Desconstrução é feita com diálogo. Eu converso o tempo todo sobre isso com as minhas amigas magras, para elas entenderem o que eu sinto e como as coisas são diferentes para mim porque eu sou gorda.

Seus conselhos fazem muito sucesso no Instagram! Você sempre foi essa “guru sincerona”?

Sim! Às vezes eu sou sincera demais, porque sou muito prática e acho que as pessoas não se beneficiam ouvindo mentira. Falar a verdade é sempre o melhor caminho pra chegar em algum lugar. Para quem eu sei que aguenta, eu sempre dou conselhos muito sinceros, que talvez não sejam o que a pessoa quer ouvir, mas talvez seja o que ela precisa, ou o que vai fazer ela pensar.
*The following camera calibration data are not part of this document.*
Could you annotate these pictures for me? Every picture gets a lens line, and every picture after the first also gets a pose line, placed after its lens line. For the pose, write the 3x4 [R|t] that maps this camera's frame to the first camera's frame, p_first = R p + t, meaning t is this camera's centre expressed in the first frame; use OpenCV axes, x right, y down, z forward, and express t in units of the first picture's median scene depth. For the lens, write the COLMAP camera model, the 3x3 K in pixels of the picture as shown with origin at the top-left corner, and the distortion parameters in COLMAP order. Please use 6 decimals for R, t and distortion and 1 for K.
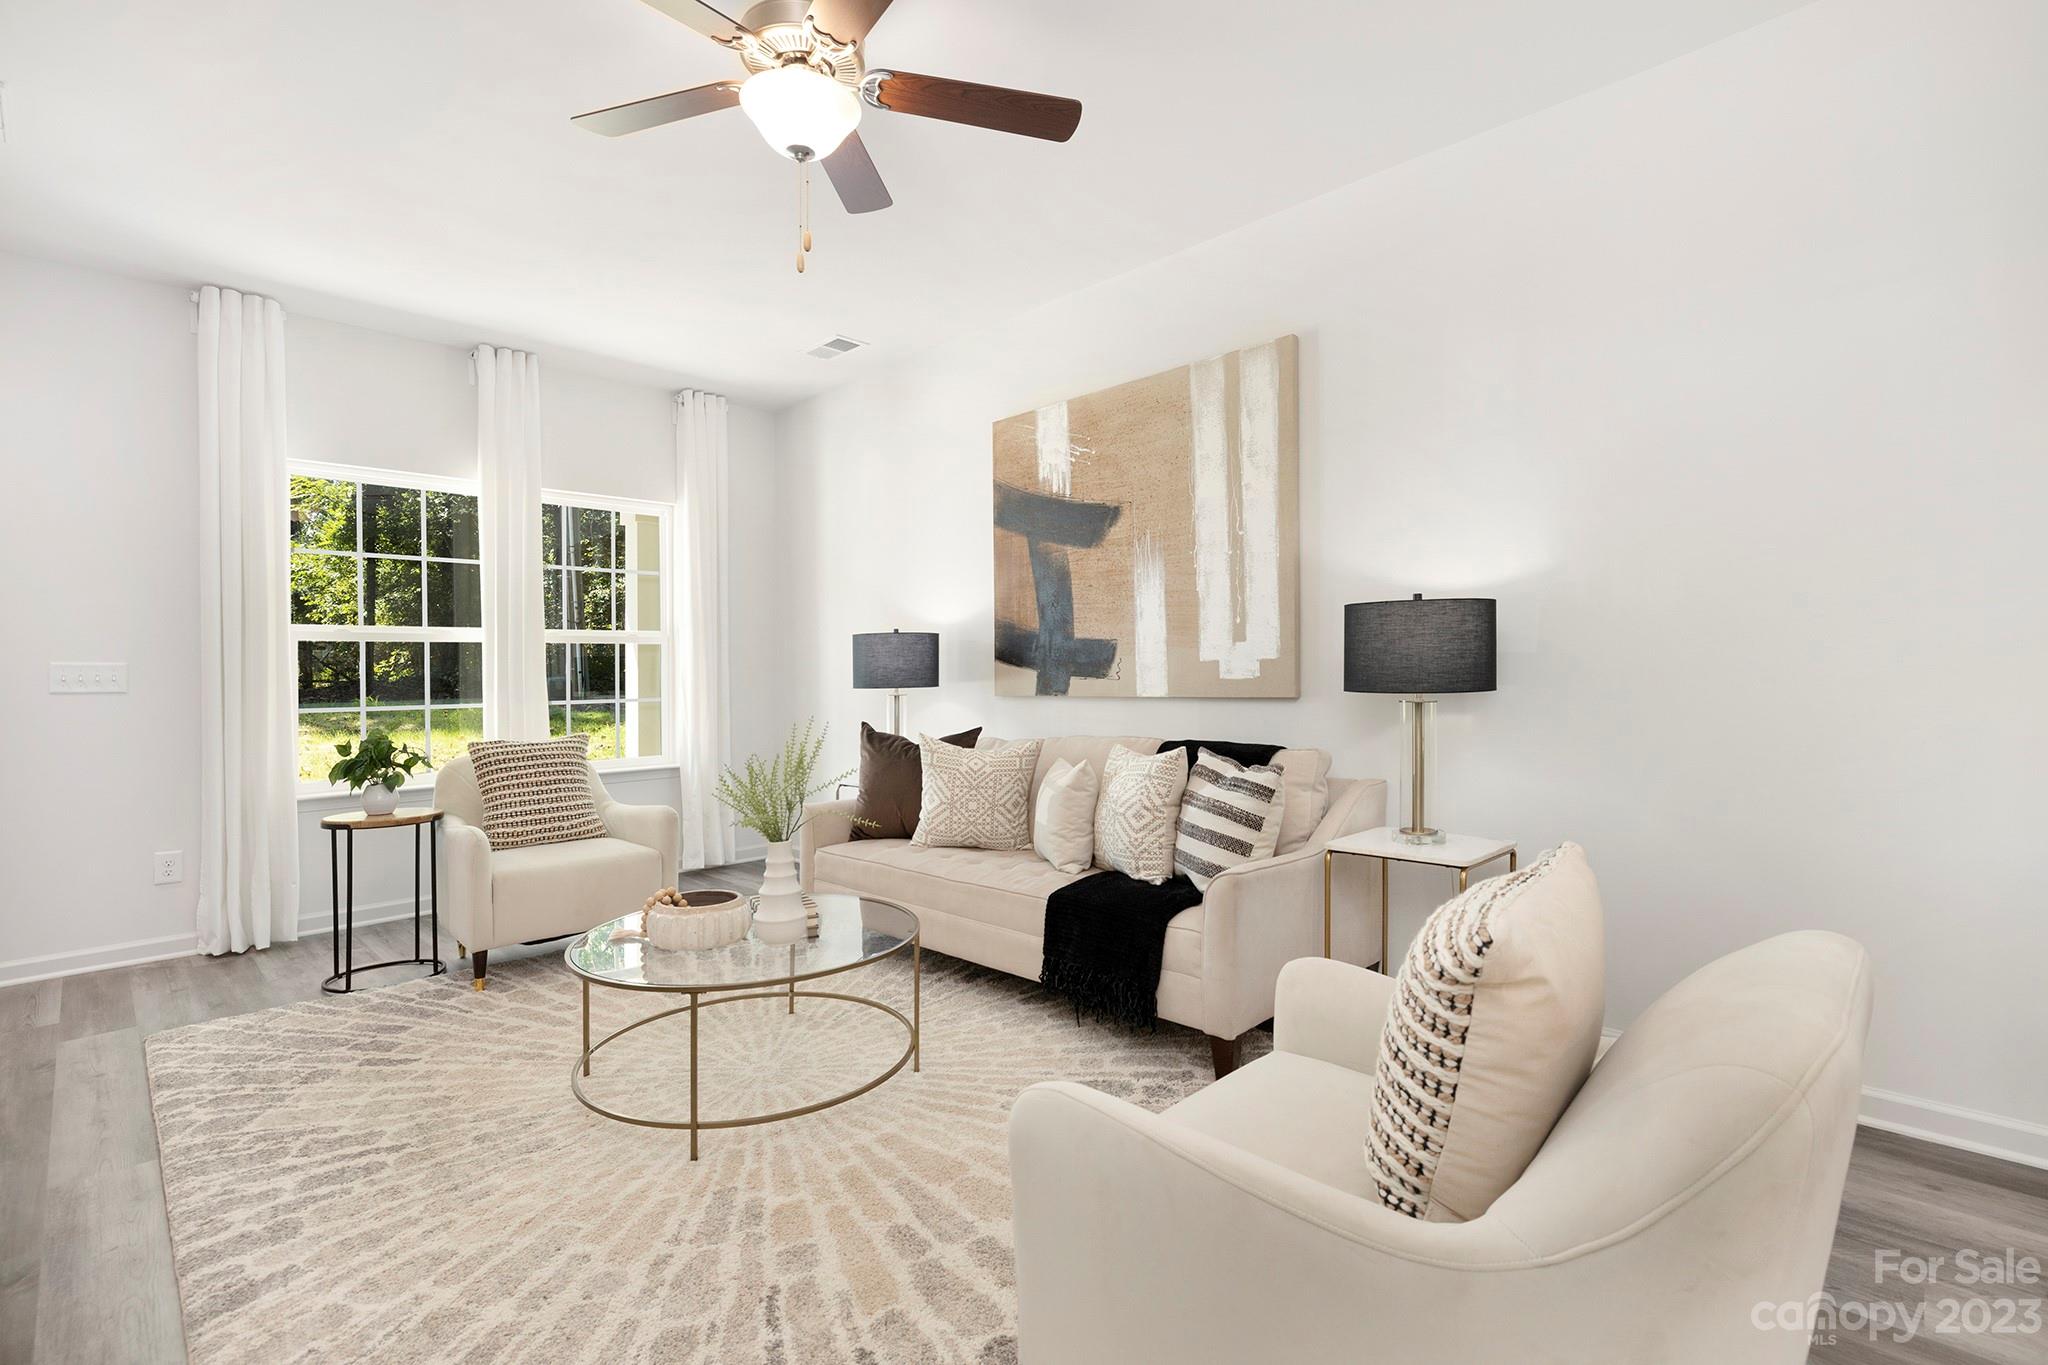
lens RADIAL K [[938.7, 0, 1021.7], [0, 938.7, 684.2], [0, 0, 1]] dist [-0.002909, 0.000370]
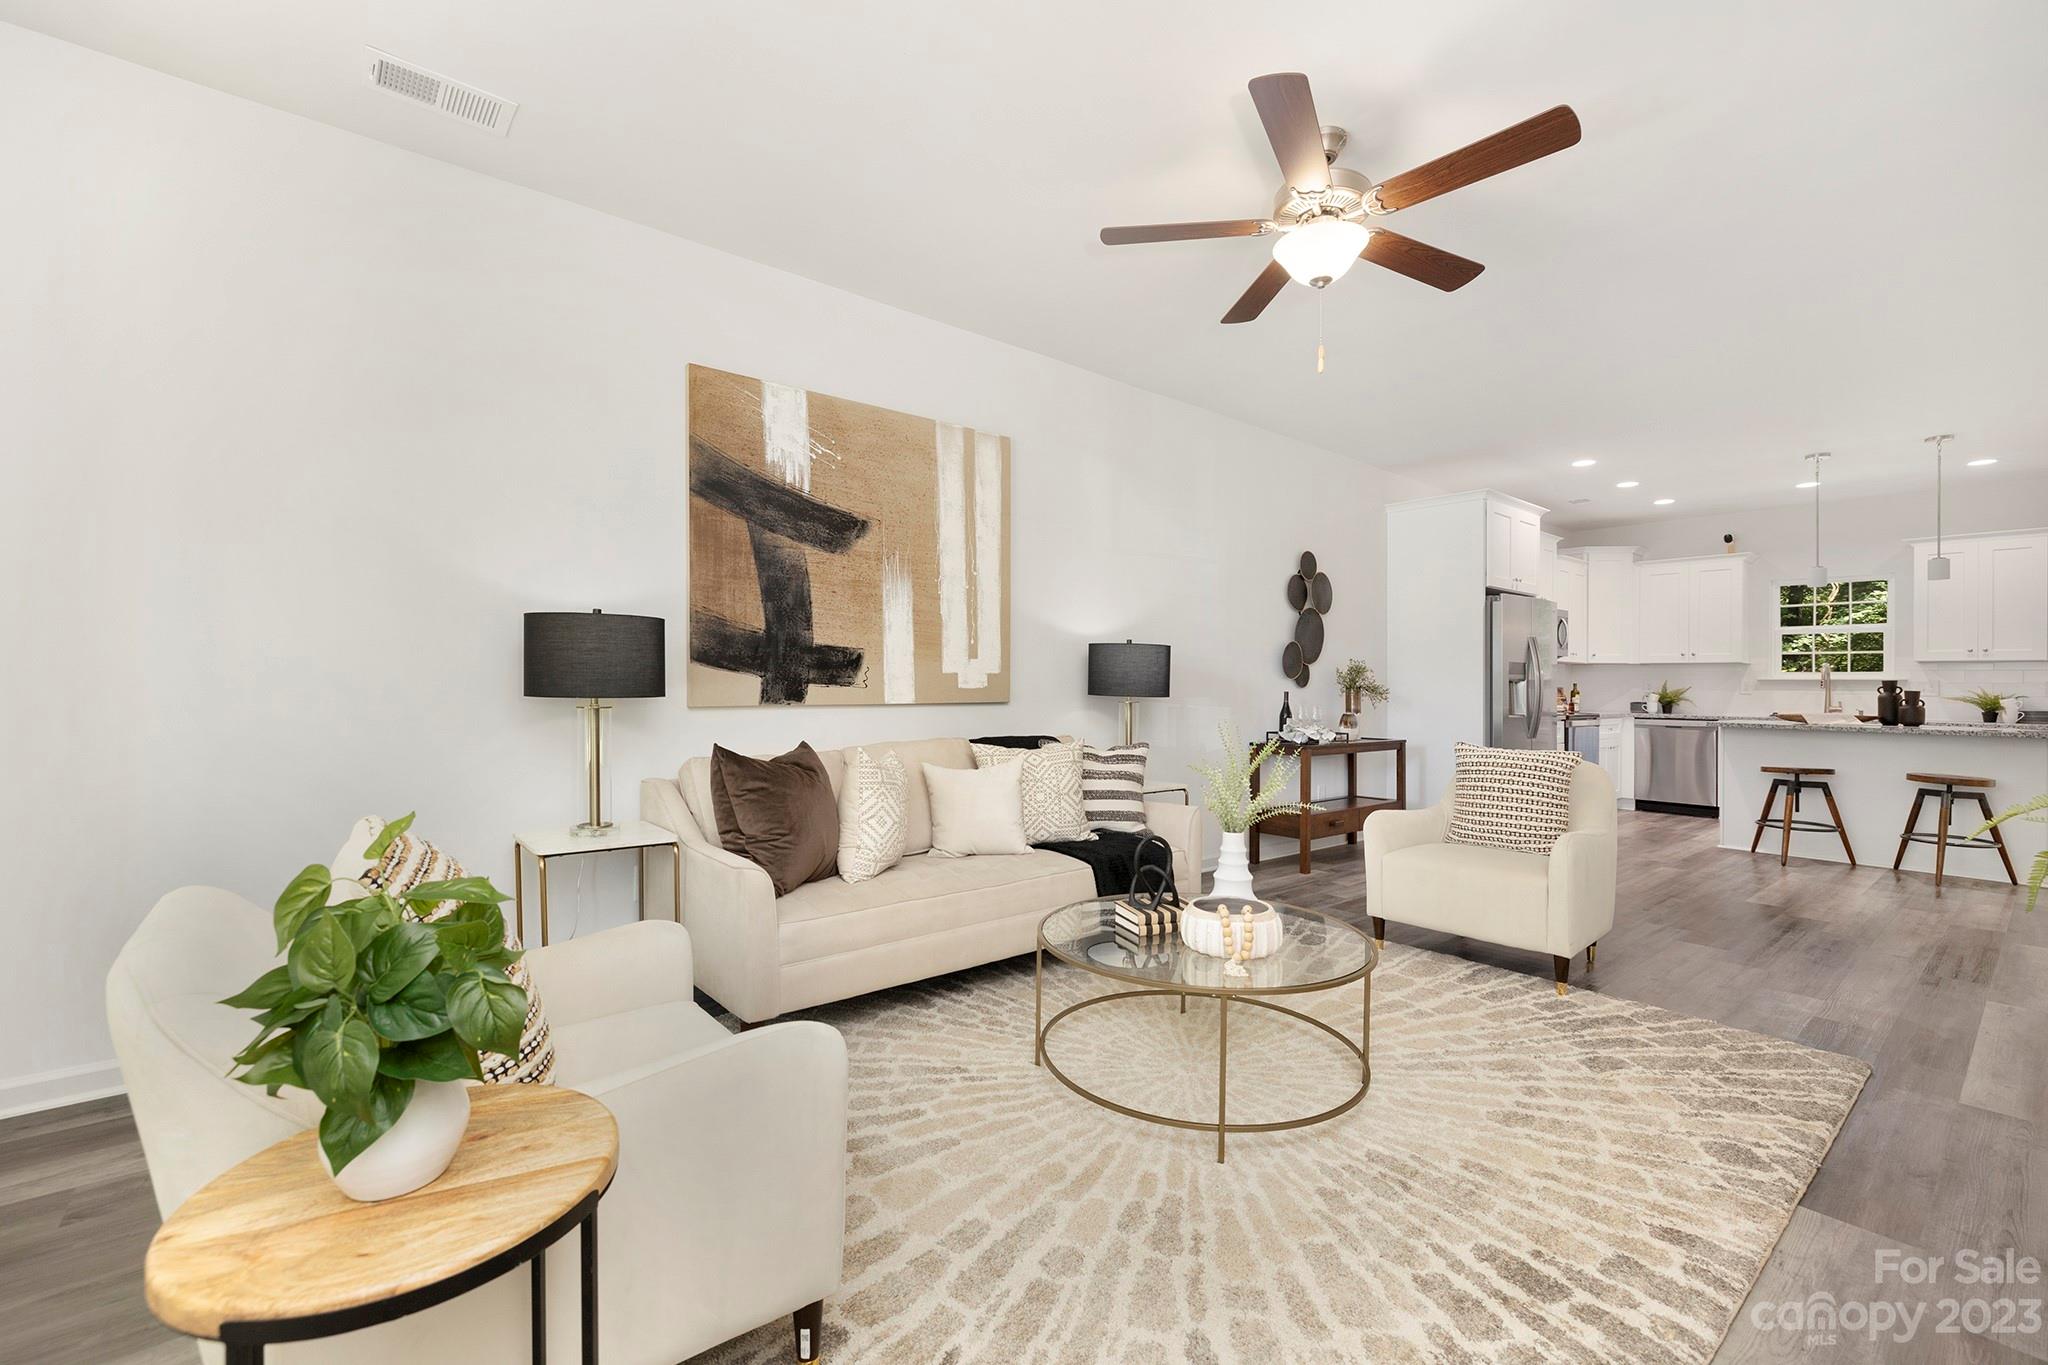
lens RADIAL K [[869.4, 0, 1013.6], [0, 869.4, 693.6], [0, 0, 1]] dist [-0.000573, 0.000327]
pose [[0.099855, -0.000685, 0.995002, -0.878282], [-0.000999, 0.999999, 0.000789, 0.000860], [-0.995001, -0.001072, 0.099855, 0.776930]]
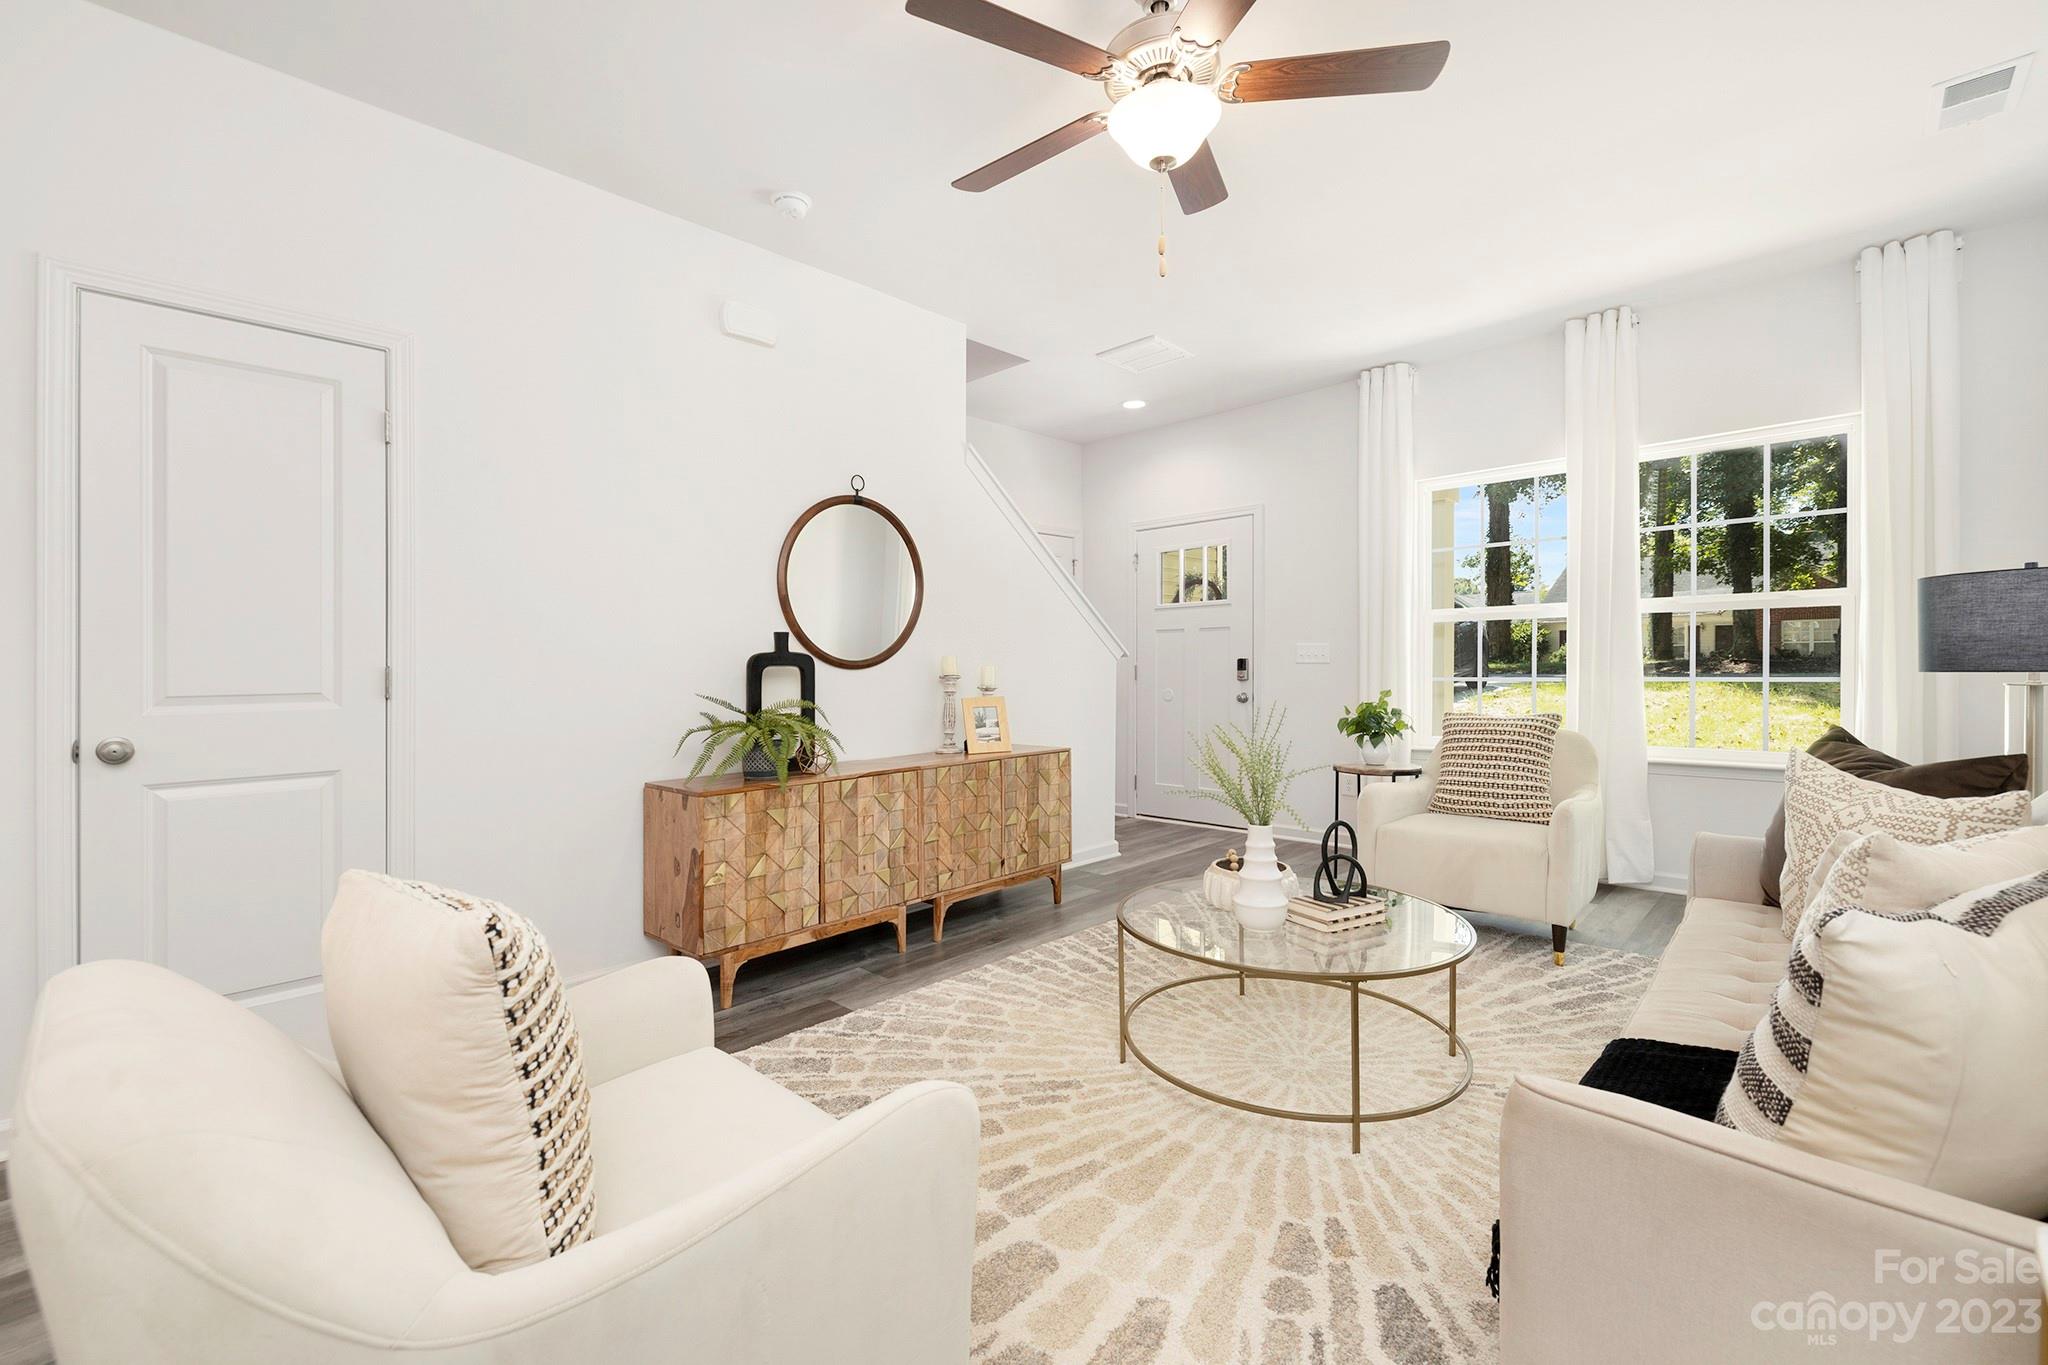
lens RADIAL K [[869.4, 0, 1008.3], [0, 869.4, 646.7], [0, 0, 1]] dist [-0.000573, 0.000327]
pose [[0.004140, -0.004646, -0.999981, 0.441587], [0.002885, 0.999985, -0.004634, -0.012122], [0.999987, -0.002866, 0.004154, 0.492000]]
Você é super estilosa, como você vê o mercado plus size no Brasil?

Eu sempre gostei de me vestir de uma forma diferente das outras pessoas. Tentava sempre ir pro lado oposto do que todo mundo estava vestindo. Quando eu era adolescente, realmente não tinha onde comprar roupa do meu tamanho, então eu mandava fazer. Pegava fotos de celebridades, tipo a Kelly Osbourne, que eu gostava muito na época e era gorda, via as roupas e levava na costureira.

O mercado plus size é completamente diferente hoje, mas ainda tem muito para caminhar. Você consegue ir no Pop Plus, que é o maior evento plus size do mundo, criado pela santista Flávia Durante, e tudo te serve. Isso não existia a pouquíssimo tempo atrás. Mas eu também sei que isso é uma coisa de São Paulo, tem gente que não tem acesso, e isso precisa melhorar. O objetivo é que um dia a gente entre em uma loja e tenha roupas de todos os tamanhos, do 36 ao 60, sem distinção de área plus size e de preço. Ainda falta muito.

Você tem saído dos bastidores e se aventurado como digital influencer. Como tem sido essa nova fase?

Quando a gente começou o canal e o blog, a minha ideia era ficar totalmente nos bastidores. Mas fui aparecendo nos vídeos de viagens, as pessoas foram gostando de mim, fui ganhando seguidores no Instagram e fui um pouco para frente da câmera. Eu gosto de fazer isso, mas não é o meu lance. Meu lance é ficar por trás das câmeras.

Como influenciadora digital, eu tenho a liberdade de poder escolher o que eu faço, porque não é a minha principal fonte de renda. Eu quero focar na minha mensagem de aceitação e de feminismo, e não quero perder a minha liberdade de falar certas coisas. No Instagram e no Twitter, eu tenho gostado cada vez mais de aparecer, de falar e trocar ideia com as pessoas.

Tem planos para o futuro?

Não sou uma pessoa de fazer muitos planos para o futuro, vou deixando a vida me levar. Eu não pensava que nada disso ia acontecer e aconteceu. Sei surfar nas oportunidades e aproveitá-las, mas não fico fazendo planos.

Se eu tiver que colocar algumas metas: nunca mais quero ter chefe, quero ter liberdade com o meu tempo e quero viajar muito. Talvez ter mais uns trinta gatos. Mas são devaneios, não tenho planos concretos para o futuro, eu gosto de ir deixando acontecer.